Over the years, throughout the county, I have had countless fans say “I grew up listening to Gary Lowe on the radio” or “My grandparents couldn’t make it to the game, but they got to listen to Gary and that was just as good” or “It was such a thrill to have Gary Lowe call one of my games.”
Like I said, they loved Gary in these parts, and Gary loved them right back. A great source of pride for Gary was that he got to call state tournament games for five of the six Hardin County schools. He was thrilled he was there when Hardin Northern won the state football title in 2004, and one of the true highlights of his career was being along for the ride when Upper Scioto Valley won both the boys and girls state basketball titles in 1994. He loved to recall the time he and Denny Higgins called the USV boys regional title game in Toledo in the afternoon, then hightailed it to Columbus to call the Lady Rams’ state title game in the evening. One of his prized possessions was an autographed basketball signed by both the USV boys and girls state title teams, which he never let me touch.
Gary was best known as the “Voice of the Wildcats,” and I don’t have to say how excited he has that he got to call not one but two Kenton state football championships on WKTN.

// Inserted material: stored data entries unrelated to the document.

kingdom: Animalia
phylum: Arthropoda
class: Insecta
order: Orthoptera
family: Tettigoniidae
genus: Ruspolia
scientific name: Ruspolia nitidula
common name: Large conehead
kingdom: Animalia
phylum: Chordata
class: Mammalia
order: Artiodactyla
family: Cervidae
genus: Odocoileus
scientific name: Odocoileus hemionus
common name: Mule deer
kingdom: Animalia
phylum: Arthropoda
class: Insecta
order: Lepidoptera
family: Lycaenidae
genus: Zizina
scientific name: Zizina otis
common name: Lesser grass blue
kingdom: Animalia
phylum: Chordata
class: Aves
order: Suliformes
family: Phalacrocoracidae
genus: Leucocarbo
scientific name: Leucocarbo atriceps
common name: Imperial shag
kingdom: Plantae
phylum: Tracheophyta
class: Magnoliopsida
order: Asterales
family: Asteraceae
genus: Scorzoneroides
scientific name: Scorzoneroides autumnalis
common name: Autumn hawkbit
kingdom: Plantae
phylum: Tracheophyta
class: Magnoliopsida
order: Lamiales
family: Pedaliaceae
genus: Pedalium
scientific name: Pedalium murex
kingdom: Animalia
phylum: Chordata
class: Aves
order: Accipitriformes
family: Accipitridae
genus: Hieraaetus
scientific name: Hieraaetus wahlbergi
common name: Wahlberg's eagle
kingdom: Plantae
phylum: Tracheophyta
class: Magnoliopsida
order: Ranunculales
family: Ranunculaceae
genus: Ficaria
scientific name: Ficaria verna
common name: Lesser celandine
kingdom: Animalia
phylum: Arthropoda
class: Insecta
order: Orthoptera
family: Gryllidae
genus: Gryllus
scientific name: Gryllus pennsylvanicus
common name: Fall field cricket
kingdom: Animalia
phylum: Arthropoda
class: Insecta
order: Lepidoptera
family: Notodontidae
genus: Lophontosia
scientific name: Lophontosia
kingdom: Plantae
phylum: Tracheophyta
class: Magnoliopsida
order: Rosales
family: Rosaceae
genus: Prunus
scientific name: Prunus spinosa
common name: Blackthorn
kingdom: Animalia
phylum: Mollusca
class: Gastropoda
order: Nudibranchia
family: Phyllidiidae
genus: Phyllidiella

Gary teamed with the aforementioned Denny Higgins for nearly 20 years, and their broadcasts were basically “appointment-listening” for Wildcat fans. Unless you live in Kenton, you cannot fully appreciate how big Gary and Denny were to the community. Put it this way – there are still some “I listen to Wildcat sports on WKTN with Gary and Denny” T-shirts in circulation in Kenton, and I am sure a reprint would quickly sell out.
The best way to sum up Gary’s contribution to Hardin County sports is this — if the story of Hardin County sports was written by Thad Gardner (a Hall-of-Fame sports writer from the Kenton Times), then the narration was provided by Gary Lowe.
Gary was inducted into the Hardin County Sports Hall of Fame in 2016. I broadcast with the man for 10 years, but more importantly I called him my friend for 21 years, and one of the greatest honors of my life was being able to speak for him at the ceremony.
Gary retired from sportscasting after suffering a stroke in 2011, but he still stayed in touch with the local sports scene, constantly peppering me with questions about the county teams whenever we spoke. When we first met in 1996, the great loves in Gary’s life were his wife, Diane, and his family, the Buckeyes, the Reds, the Wildcats and the rest of the local sports teams. Nothing changed in the 21 years in between as we discussed the upcoming high school football season and chatted about the Reds the last time we spoke (it was not a pleasant conversation, as anyone who has seen the team this year can attest).
Keith Gensheimer, the long-time president and general manager at WKTN, came to Kenton in 1977. It wasn’t long after that Gary started working at the station, and Keith often marveled at his good fortune.
“How lucky was I to have Gary Lowe for all that time?” Keith said.
We were all lucky to have Gary Lowe.
Jim Homan, a past Kenton Times sports editor, has been broadcasting games for WKTN for more than a decade.